#### The data
□ □ □ □

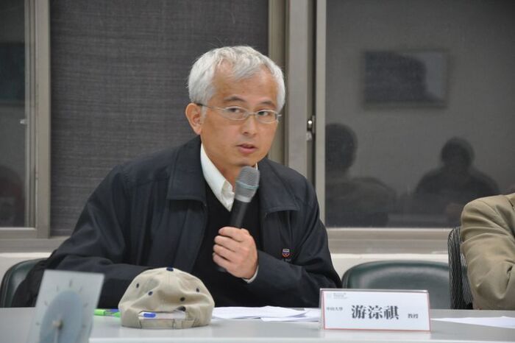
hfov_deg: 13.0
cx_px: 258
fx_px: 2252
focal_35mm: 158
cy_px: 172
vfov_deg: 8.7
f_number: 5.6
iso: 900
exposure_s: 1/30
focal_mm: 105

□ □ □ □

#### Instructions for the task
Leaving out only the pictures, retype every record exactly.

#### Solution for this task
hfov_deg: 13.0
cx_px: 258
fx_px: 2252
focal_35mm: 158
cy_px: 172
vfov_deg: 8.7
f_number: 5.6
iso: 900
exposure_s: 1/30
focal_mm: 105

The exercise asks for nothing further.